Text extract
2. The case packaging system of claim 1 wherein the elevator mechanism comprises an adjustable floor.
3. The case packaging system of claim 2 wherein the elevator mechanism further comprises a plastic adjustable guide to keep the articles level as the articles load into the elevator.
4. The case packaging system of claim 1 further comprising a program logic controller including photo eyes to set the elevator at a correct height with respect to the case to be filled.
5. The case packaging system of claim 1 further comprising an additional servomotor to drive an in-feed belt adjacent the elevator mechanism.
6. The case packaging system of claim 1 farther comprising an additional servomotor to drive an out-feed belt adjacent the elevator mechanism.
7. The case packaging system of claim 1 further comprising a surge gate to catch the stack of articles at the top of the arcuate portion and to move to become a guide for the stack of articles as the articles move out horizontally onto the elevator.
8. The case packaging system of claim 7 further comprising an air cylinder to control the movement of each surge gate.
9. The case packaging system of claim 1 wherein the case rack further comprises a counterweight to provide a smooth transfer of the filled case before receiving a next case to be filled.
10. The case packaging system of claim 1 wherein the discharge mechanism comprises an air cylinder to control movement of the case rack and an air assist cylinder operating in conjunction with the air cylinder to provide a smooth motion of the case rack in ejecting a filled case.
11. The case packaging system of claim 1 further comprising a pancake air cylinder to operate the clamping mechanism when the discharge mechanism rotates the case to a discharge position.
12. The case packaging system of claim 1 wherein the discharge mechanism comprises a plurality of angled rollers to eject the filled case after the case is rotated into the upright position.
13. The case packaging system of claim 1 further comprising a top article guide aligned adjacent a case positioned on the elevator mechanism.
14. The case packaging system of claim 13 wherein the top article guide comprises a set of rollers.
15. The case packaging system of claim 1 further comprising an air-powered side guide that opens during the filling of the case to guide the articles into the case.
16. The case packaging system of claim 1 further comprising a flap guide to restrain a plurality of flaps of the case as the case is being filled.
17. The case packaging system of claim 16 wherein each flap guide comprises a plurality of connected rods.
18. The case packaging system of claim 1 further comprising a roller chassis to enable adjustment of a case size for loading of articles.
19. The case packaging system of claim 1 wherein the roller chassis comprises a plurality of frame elements on which the discharge mechanism can be rolled to adjust for a different case size.
20. The case packaging system of claim 19 wherein the frame elements comprise tubing with rollers to enable a smooth adjustment of the position of the discharge mechanism.

What is expected
Answer these about the case packaging claims above:
1. According to claim 8, what controls the movement of each surge gate?
2. What does claim 14 say the top article guide comprises?
3. Per claim 17, what is each flap guide made of?

Source data
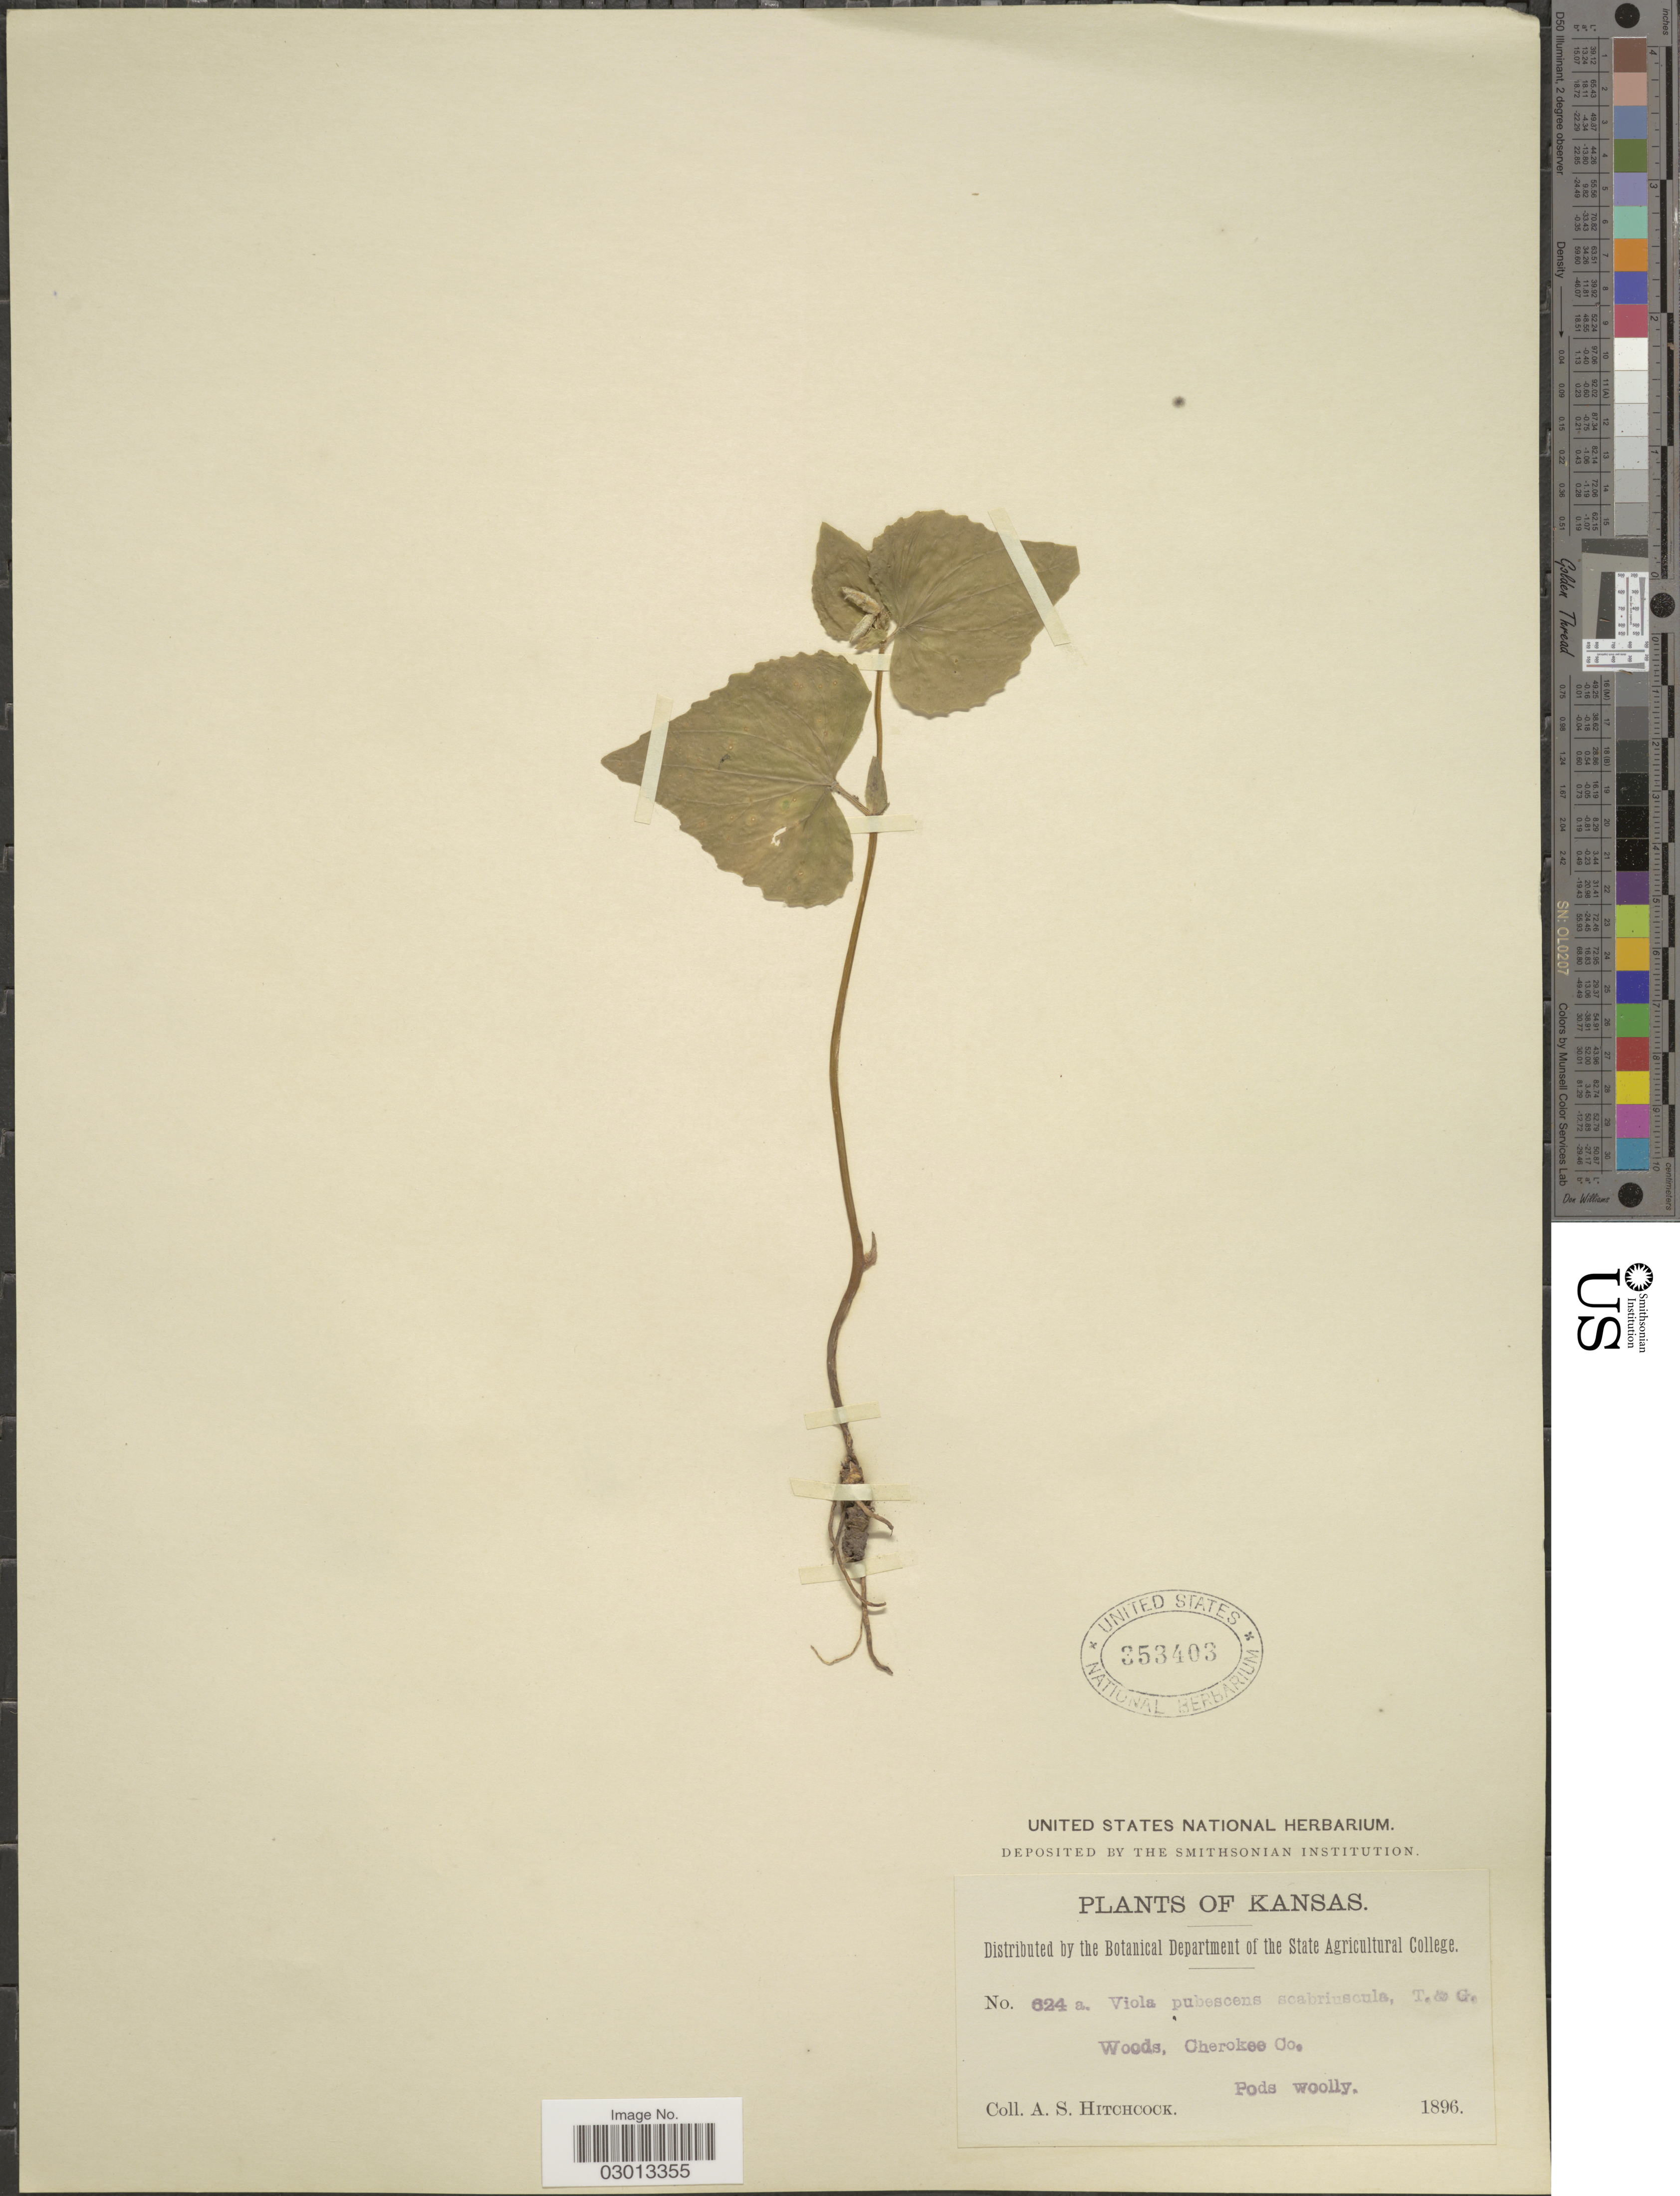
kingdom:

Output below
1. An air cylinder.
2. A set of rollers.
3. A plurality of connected rods.